» Dataset records
_____

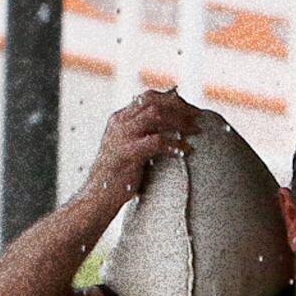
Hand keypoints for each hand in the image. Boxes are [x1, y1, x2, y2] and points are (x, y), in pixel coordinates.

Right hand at [80, 88, 200, 218]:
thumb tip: (172, 128)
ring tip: (195, 131)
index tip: (190, 109)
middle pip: (153, 101)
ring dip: (179, 121)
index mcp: (119, 119)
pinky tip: (185, 151)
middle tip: (198, 117)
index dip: (172, 100)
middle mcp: (120, 123)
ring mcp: (122, 137)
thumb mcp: (128, 148)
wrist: (97, 197)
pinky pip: (156, 141)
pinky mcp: (127, 153)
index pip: (148, 97)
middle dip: (179, 106)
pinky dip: (174, 144)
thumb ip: (144, 135)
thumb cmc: (118, 177)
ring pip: (156, 115)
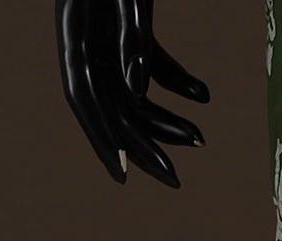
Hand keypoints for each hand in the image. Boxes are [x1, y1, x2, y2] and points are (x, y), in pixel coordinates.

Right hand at [56, 0, 208, 188]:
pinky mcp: (130, 25)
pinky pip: (151, 64)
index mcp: (76, 31)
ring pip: (134, 91)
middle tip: (175, 181)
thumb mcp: (130, 1)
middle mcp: (87, 37)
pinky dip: (177, 83)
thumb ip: (132, 39)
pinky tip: (205, 97)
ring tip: (201, 141)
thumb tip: (135, 87)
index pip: (83, 98)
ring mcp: (107, 33)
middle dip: (144, 144)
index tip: (125, 175)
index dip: (102, 138)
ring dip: (166, 118)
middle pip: (112, 104)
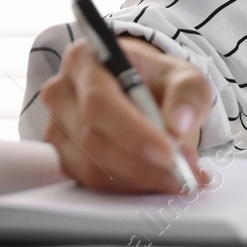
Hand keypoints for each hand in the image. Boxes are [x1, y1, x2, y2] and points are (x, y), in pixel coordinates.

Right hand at [38, 35, 214, 193]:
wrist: (144, 94)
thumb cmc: (158, 81)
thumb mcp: (185, 77)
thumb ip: (188, 94)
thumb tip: (179, 124)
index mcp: (85, 60)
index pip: (99, 100)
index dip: (132, 130)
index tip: (168, 150)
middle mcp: (62, 93)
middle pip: (94, 138)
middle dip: (144, 161)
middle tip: (185, 170)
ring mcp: (57, 128)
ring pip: (93, 167)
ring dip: (141, 178)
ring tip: (181, 177)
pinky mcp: (63, 158)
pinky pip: (92, 182)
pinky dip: (130, 187)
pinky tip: (158, 181)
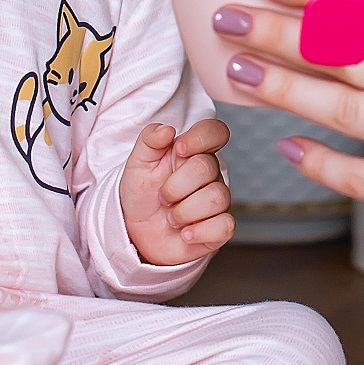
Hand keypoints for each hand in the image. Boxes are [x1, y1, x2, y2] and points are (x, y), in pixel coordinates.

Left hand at [118, 118, 234, 263]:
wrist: (138, 234)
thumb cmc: (143, 196)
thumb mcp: (138, 165)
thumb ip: (149, 140)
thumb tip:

_____

Exclude the pictures, then write out every record exactly as it stands.

Hand keypoints for each hand in the image. Boxes are [x1, y1, x2, y2] and points are (x, y), in pixel coordinates.

Right hand at [80, 88, 200, 218]:
thumb tip: (172, 128)
ring tip: (195, 131)
index tip: (190, 109)
middle pip: (153, 101)
ring dip: (179, 121)
index mcp: (119, 119)
pinky tip: (185, 151)
middle tip: (198, 117)
index dip: (172, 100)
middle mcp: (120, 123)
ring mcp: (122, 137)
thumb mcp: (128, 148)
wrist: (97, 197)
pinky pip: (156, 141)
pinky mcp: (127, 153)
index pip: (148, 97)
middle dip: (179, 106)
pinky dip: (174, 144)
thumb ip: (144, 135)
thumb cmc: (118, 177)
ring pip: (156, 115)
Hand keypoints for each hand in the image. Boxes are [x1, y1, x2, y2] and points are (x, y), in pixel coordinates.

Right hand at [56, 0, 208, 188]:
pinky mcp: (130, 25)
pinky pip: (151, 64)
index mcp: (76, 31)
ring pip: (134, 91)
middle tip: (175, 181)
thumb mcp: (130, 1)
middle mcp: (87, 37)
pinky dip: (177, 83)
thumb ip: (132, 39)
pinky tip: (205, 97)
ring tip: (201, 141)
thumb tip: (135, 87)
index pip: (83, 98)
ring mcp: (107, 33)
middle dip: (144, 144)
index tip: (125, 175)
index dip: (102, 138)
ring dip: (166, 118)
middle pip: (112, 104)
Hand keypoints for each hand in the image. Boxes are [x1, y1, x2, y2] and points are (x, y), in pixel coordinates.

Right hand at [38, 35, 214, 193]:
wrist: (144, 94)
thumb cmc: (158, 81)
thumb mcp: (185, 77)
thumb ip: (188, 94)
thumb tip: (179, 124)
index mcp: (85, 60)
index pip: (99, 100)
index dip: (132, 130)
index tip: (168, 150)
middle mcp: (62, 93)
middle pip: (94, 138)
middle dip: (144, 161)
middle tip: (185, 170)
ring mcp: (57, 128)
ring pip: (93, 167)
ring dip: (141, 178)
ring tip: (181, 177)
pinky mcp: (63, 158)
pinky pip: (92, 182)
pinky dip: (130, 187)
pinky tip: (158, 181)
Hand keypoints for each hand in the image. Boxes are [x1, y1, x2, y2] and points are (x, y), in pixel coordinates.

Left hand at [118, 118, 234, 263]:
wrist: (138, 234)
thumb cmc: (143, 196)
thumb mcp: (138, 165)
thumb ip: (149, 140)
thumb tip:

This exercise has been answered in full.